Avant le premier mandat de Xi Jinping en 2012, les acteurs privés n’étaient jamais mentionnés dans les plans quinquennaux de la Chine. Le 14ᵉ Plan quinquennal (2021-2025), qui marque le début de la réalisation du deuxième objectif centenaire du gouvernement chinois, à savoir la construction de l’État moderne socialiste, a néanmoins changé les choses. Les investisseurs privés sont désormais non seulement encouragés à prendre part aux domaines jadis monopolisés par les entreprises d’État, tels que la télécommunication, mais également incités à jouer un rôle actif dans les stratégies d’État, comme la BRI.

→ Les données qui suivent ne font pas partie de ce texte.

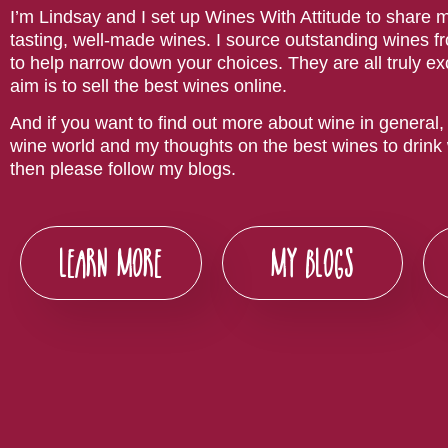
I’m Lindsay and I set up Wines With Attitude to share m
tasting, well-made wines. I source outstanding wines f
to help narrow down your choices. They are all truly e
aim is to sell the best wines online.
And if you want to find out more about wine in general, 
wine world and my thoughts on the best wines to drink w
then please follow my blogs.
LEARN MORE
MY BLOGS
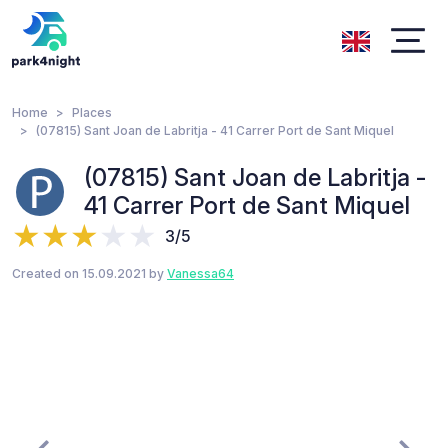
Home
Places
(07815) Sant Joan de Labritja - 41 Carrer Port de Sant Miquel
(07815) Sant Joan de Labritja -
41 Carrer Port de Sant Miquel
3/5
Created on 15.09.2021 by
Vanessa64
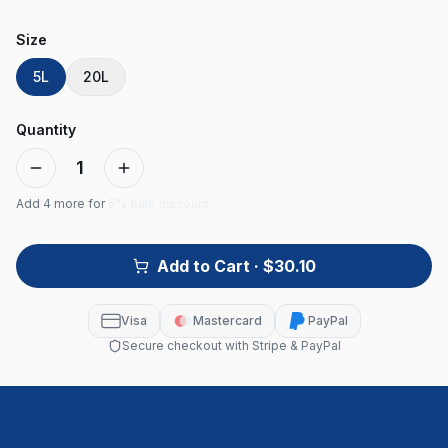
Size
5L
20L
Quantity
1
Add
4
more for
5% bulk discount
Add to Cart
· $30.10
Visa
Mastercard
PayPal
Secure checkout with Stripe & PayPal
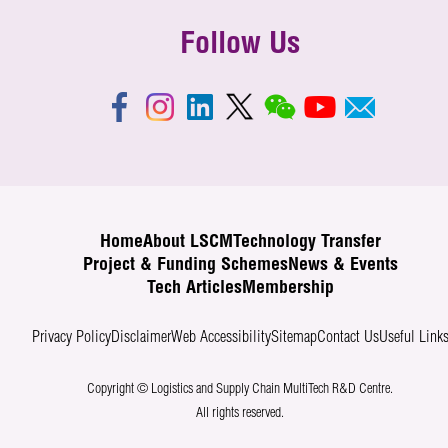
Follow Us
Home
About LSCM
Technology Transfer
Project & Funding Schemes
News & Events
Tech Articles
Membership
Privacy Policy
Disclaimer
Web Accessibility
Sitemap
Contact Us
Useful Link
Copyright © Logistics and Supply Chain MultiTech R&D Centre.
All rights reserved.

Du côté des entreprises technologiques chinoises, leurs relations avec le gouvernement chinois sont parfois délicates. Certes, elles jouissent d’une certaine agentivité dans le domaine numérique, là où le gouvernement a besoin d’elles. Ces entreprises contribuent à donner un nouvel élan à l’économie chinoise et à renforcer le poids de la Chine dans l’industrie et la gouvernance numérique mondiale.
Cependant, ces leviers économiques et technologiques semblent fragiles. Rappelons, par exemple, que le président chinois Xi Jinping a récemment imposé aux géants chinois des technologies une période de 32 mois de sanctions à la suite de pratiques soi-disant déloyales.
Une liberté contrôlée
Si l’économie est toujours associée à la politique et que la sphère nationale est reliée à la sphère internationale, le gouvernement chinois semble bien maîtriser les règles du jeu.
À l’ère de la route de la soie numérique, le gouvernement chinois se met en retrait et laisse ses champions nationaux libres dans leur conquête des marchés internationaux, désormais présents sur l’ensemble de la chaîne de production.
Cependant, il veille toujours à ce que la politique capture l’économie, et jamais l’inverse.